[[ SUPPLIED INFORMATION, beginning ]]

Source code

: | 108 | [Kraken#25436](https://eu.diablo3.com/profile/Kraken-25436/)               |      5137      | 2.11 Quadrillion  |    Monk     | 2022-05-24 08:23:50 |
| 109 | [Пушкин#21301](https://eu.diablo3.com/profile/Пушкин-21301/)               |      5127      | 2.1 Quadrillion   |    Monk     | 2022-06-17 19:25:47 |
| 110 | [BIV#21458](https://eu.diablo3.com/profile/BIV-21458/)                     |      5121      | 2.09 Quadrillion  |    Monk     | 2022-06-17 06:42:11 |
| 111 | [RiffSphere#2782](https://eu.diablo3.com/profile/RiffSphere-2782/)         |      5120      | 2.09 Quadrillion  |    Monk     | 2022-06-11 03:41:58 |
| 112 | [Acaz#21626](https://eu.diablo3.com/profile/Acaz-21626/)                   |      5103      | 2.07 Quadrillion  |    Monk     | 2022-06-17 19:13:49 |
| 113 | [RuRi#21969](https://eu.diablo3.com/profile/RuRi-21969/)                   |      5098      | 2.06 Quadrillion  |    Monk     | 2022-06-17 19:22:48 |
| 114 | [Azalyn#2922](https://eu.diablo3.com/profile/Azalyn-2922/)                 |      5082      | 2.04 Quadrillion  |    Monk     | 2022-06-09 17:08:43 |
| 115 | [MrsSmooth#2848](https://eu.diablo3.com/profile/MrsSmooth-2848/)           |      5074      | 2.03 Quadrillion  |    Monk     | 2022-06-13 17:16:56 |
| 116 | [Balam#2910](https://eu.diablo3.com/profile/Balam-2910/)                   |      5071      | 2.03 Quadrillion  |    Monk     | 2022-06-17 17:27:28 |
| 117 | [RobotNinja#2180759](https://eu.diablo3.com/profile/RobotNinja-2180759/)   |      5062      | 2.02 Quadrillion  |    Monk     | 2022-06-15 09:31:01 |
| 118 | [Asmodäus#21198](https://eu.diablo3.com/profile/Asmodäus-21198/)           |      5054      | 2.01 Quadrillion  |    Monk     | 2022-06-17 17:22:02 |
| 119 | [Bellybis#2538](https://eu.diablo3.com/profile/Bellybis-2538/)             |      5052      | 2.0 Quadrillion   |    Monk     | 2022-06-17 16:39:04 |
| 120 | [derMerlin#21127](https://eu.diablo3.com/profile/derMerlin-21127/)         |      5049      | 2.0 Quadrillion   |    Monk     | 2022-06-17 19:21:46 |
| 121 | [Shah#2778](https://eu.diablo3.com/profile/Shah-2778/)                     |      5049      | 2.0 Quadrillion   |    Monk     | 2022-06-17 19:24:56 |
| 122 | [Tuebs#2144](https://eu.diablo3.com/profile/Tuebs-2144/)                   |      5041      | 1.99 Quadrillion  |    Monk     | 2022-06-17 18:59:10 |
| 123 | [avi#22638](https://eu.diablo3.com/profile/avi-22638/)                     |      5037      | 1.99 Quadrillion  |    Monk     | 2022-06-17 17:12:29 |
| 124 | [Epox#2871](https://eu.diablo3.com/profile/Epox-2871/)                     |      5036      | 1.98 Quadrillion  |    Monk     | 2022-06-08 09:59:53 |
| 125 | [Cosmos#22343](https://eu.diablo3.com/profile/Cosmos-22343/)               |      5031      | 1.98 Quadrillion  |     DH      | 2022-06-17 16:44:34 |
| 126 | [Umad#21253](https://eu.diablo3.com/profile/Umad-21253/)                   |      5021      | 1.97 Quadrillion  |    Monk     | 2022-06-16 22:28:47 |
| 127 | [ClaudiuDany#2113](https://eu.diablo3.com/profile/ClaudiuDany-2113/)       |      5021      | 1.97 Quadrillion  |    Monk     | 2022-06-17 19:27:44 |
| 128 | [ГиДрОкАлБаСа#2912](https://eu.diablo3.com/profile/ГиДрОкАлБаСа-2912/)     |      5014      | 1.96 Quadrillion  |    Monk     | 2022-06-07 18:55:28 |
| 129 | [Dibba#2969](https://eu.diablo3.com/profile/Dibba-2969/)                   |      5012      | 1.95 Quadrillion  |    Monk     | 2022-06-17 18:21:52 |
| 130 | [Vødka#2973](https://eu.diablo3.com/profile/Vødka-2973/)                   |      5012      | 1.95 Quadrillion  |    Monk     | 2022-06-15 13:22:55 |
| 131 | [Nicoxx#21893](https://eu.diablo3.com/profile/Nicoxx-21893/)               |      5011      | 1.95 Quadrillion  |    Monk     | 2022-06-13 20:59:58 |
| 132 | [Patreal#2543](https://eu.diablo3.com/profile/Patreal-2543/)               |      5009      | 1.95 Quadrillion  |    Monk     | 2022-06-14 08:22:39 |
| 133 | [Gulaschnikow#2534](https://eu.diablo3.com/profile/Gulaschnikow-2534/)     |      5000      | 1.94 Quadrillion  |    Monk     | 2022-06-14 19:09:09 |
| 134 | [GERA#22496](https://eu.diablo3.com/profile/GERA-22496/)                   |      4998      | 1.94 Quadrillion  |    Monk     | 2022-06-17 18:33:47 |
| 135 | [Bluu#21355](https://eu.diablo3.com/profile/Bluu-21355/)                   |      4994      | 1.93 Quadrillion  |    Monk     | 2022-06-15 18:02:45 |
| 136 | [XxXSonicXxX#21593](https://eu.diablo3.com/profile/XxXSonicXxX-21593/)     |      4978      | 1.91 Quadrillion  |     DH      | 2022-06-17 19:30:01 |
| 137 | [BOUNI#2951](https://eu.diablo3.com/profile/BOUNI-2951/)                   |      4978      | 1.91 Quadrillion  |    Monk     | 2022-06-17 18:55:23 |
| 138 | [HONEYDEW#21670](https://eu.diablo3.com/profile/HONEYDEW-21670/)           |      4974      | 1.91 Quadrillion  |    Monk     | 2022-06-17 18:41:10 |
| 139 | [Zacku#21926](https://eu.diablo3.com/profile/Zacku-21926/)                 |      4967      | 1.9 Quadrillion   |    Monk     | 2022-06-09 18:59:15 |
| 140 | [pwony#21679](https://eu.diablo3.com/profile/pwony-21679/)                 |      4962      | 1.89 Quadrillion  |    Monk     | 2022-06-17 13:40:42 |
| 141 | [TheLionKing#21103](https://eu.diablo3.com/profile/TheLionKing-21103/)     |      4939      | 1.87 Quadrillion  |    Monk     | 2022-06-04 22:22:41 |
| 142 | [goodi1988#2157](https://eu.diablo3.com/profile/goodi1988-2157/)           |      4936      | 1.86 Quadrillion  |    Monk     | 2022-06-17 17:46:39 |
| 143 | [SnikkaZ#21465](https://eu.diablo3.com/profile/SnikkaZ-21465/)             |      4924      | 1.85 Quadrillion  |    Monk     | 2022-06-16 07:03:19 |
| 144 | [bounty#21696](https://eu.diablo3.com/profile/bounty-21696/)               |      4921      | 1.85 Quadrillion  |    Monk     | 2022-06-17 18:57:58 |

[[ SUPPLIED INFORMATION, end ]]

Pull every one of the lines above and reproduce them character for character, without changing anything.

§ **FINISHED TASK**:
Source code

: | 108 | [Kraken#25436](https://eu.diablo3.com/profile/Kraken-25436/)               |      5137      | 2.11 Quadrillion  |    Monk     | 2022-05-24 08:23:50 |
| 109 | [Пушкин#21301](https://eu.diablo3.com/profile/Пушкин-21301/)               |      5127      | 2.1 Quadrillion   |    Monk     | 2022-06-17 19:25:47 |
| 110 | [BIV#21458](https://eu.diablo3.com/profile/BIV-21458/)                     |      5121      | 2.09 Quadrillion  |    Monk     | 2022-06-17 06:42:11 |
| 111 | [RiffSphere#2782](https://eu.diablo3.com/profile/RiffSphere-2782/)         |      5120      | 2.09 Quadrillion  |    Monk     | 2022-06-11 03:41:58 |
| 112 | [Acaz#21626](https://eu.diablo3.com/profile/Acaz-21626/)                   |      5103      | 2.07 Quadrillion  |    Monk     | 2022-06-17 19:13:49 |
| 113 | [RuRi#21969](https://eu.diablo3.com/profile/RuRi-21969/)                   |      5098      | 2.06 Quadrillion  |    Monk     | 2022-06-17 19:22:48 |
| 114 | [Azalyn#2922](https://eu.diablo3.com/profile/Azalyn-2922/)                 |      5082      | 2.04 Quadrillion  |    Monk     | 2022-06-09 17:08:43 |
| 115 | [MrsSmooth#2848](https://eu.diablo3.com/profile/MrsSmooth-2848/)           |      5074      | 2.03 Quadrillion  |    Monk     | 2022-06-13 17:16:56 |
| 116 | [Balam#2910](https://eu.diablo3.com/profile/Balam-2910/)                   |      5071      | 2.03 Quadrillion  |    Monk     | 2022-06-17 17:27:28 |
| 117 | [RobotNinja#2180759](https://eu.diablo3.com/profile/RobotNinja-2180759/)   |      5062      | 2.02 Quadrillion  |    Monk     | 2022-06-15 09:31:01 |
| 118 | [Asmodäus#21198](https://eu.diablo3.com/profile/Asmodäus-21198/)           |      5054      | 2.01 Quadrillion  |    Monk     | 2022-06-17 17:22:02 |
| 119 | [Bellybis#2538](https://eu.diablo3.com/profile/Bellybis-2538/)             |      5052      | 2.0 Quadrillion   |    Monk     | 2022-06-17 16:39:04 |
| 120 | [derMerlin#21127](https://eu.diablo3.com/profile/derMerlin-21127/)         |      5049      | 2.0 Quadrillion   |    Monk     | 2022-06-17 19:21:46 |
| 121 | [Shah#2778](https://eu.diablo3.com/profile/Shah-2778/)                     |      5049      | 2.0 Quadrillion   |    Monk     | 2022-06-17 19:24:56 |
| 122 | [Tuebs#2144](https://eu.diablo3.com/profile/Tuebs-2144/)                   |      5041      | 1.99 Quadrillion  |    Monk     | 2022-06-17 18:59:10 |
| 123 | [avi#22638](https://eu.diablo3.com/profile/avi-22638/)                     |      5037      | 1.99 Quadrillion  |    Monk     | 2022-06-17 17:12:29 |
| 124 | [Epox#2871](https://eu.diablo3.com/profile/Epox-2871/)                     |      5036      | 1.98 Quadrillion  |    Monk     | 2022-06-08 09:59:53 |
| 125 | [Cosmos#22343](https://eu.diablo3.com/profile/Cosmos-22343/)               |      5031      | 1.98 Quadrillion  |     DH      | 2022-06-17 16:44:34 |
| 126 | [Umad#21253](https://eu.diablo3.com/profile/Umad-21253/)                   |      5021      | 1.97 Quadrillion  |    Monk     | 2022-06-16 22:28:47 |
| 127 | [ClaudiuDany#2113](https://eu.diablo3.com/profile/ClaudiuDany-2113/)       |      5021      | 1.97 Quadrillion  |    Monk     | 2022-06-17 19:27:44 |
| 128 | [ГиДрОкАлБаСа#2912](https://eu.diablo3.com/profile/ГиДрОкАлБаСа-2912/)     |      5014      | 1.96 Quadrillion  |    Monk     | 2022-06-07 18:55:28 |
| 129 | [Dibba#2969](https://eu.diablo3.com/profile/Dibba-2969/)                   |      5012      | 1.95 Quadrillion  |    Monk     | 2022-06-17 18:21:52 |
| 130 | [Vødka#2973](https://eu.diablo3.com/profile/Vødka-2973/)                   |      5012      | 1.95 Quadrillion  |    Monk     | 2022-06-15 13:22:55 |
| 131 | [Nicoxx#21893](https://eu.diablo3.com/profile/Nicoxx-21893/)               |      5011      | 1.95 Quadrillion  |    Monk     | 2022-06-13 20:59:58 |
| 132 | [Patreal#2543](https://eu.diablo3.com/profile/Patreal-2543/)               |      5009      | 1.95 Quadrillion  |    Monk     | 2022-06-14 08:22:39 |
| 133 | [Gulaschnikow#2534](https://eu.diablo3.com/profile/Gulaschnikow-2534/)     |      5000      | 1.94 Quadrillion  |    Monk     | 2022-06-14 19:09:09 |
| 134 | [GERA#22496](https://eu.diablo3.com/profile/GERA-22496/)                   |      4998      | 1.94 Quadrillion  |    Monk     | 2022-06-17 18:33:47 |
| 135 | [Bluu#21355](https://eu.diablo3.com/profile/Bluu-21355/)                   |      4994      | 1.93 Quadrillion  |    Monk     | 2022-06-15 18:02:45 |
| 136 | [XxXSonicXxX#21593](https://eu.diablo3.com/profile/XxXSonicXxX-21593/)     |      4978      | 1.91 Quadrillion  |     DH      | 2022-06-17 19:30:01 |
| 137 | [BOUNI#2951](https://eu.diablo3.com/profile/BOUNI-2951/)                   |      4978      | 1.91 Quadrillion  |    Monk     | 2022-06-17 18:55:23 |
| 138 | [HONEYDEW#21670](https://eu.diablo3.com/profile/HONEYDEW-21670/)           |      4974      | 1.91 Quadrillion  |    Monk     | 2022-06-17 18:41:10 |
| 139 | [Zacku#21926](https://eu.diablo3.com/profile/Zacku-21926/)                 |      4967      | 1.9 Quadrillion   |    Monk     | 2022-06-09 18:59:15 |
| 140 | [pwony#21679](https://eu.diablo3.com/profile/pwony-21679/)                 |      4962      | 1.89 Quadrillion  |    Monk     | 2022-06-17 13:40:42 |
| 141 | [TheLionKing#21103](https://eu.diablo3.com/profile/TheLionKing-21103/)     |      4939      | 1.87 Quadrillion  |    Monk     | 2022-06-04 22:22:41 |
| 142 | [goodi1988#2157](https://eu.diablo3.com/profile/goodi1988-2157/)           |      4936      | 1.86 Quadrillion  |    Monk     | 2022-06-17 17:46:39 |
| 143 | [SnikkaZ#21465](https://eu.diablo3.com/profile/SnikkaZ-21465/)             |      4924      | 1.85 Quadrillion  |    Monk     | 2022-06-16 07:03:19 |
| 144 | [bounty#21696](https://eu.diablo3.com/profile/bounty-21696/)               |      4921      | 1.85 Quadrillion  |    Monk     | 2022-06-17 18:57:58 |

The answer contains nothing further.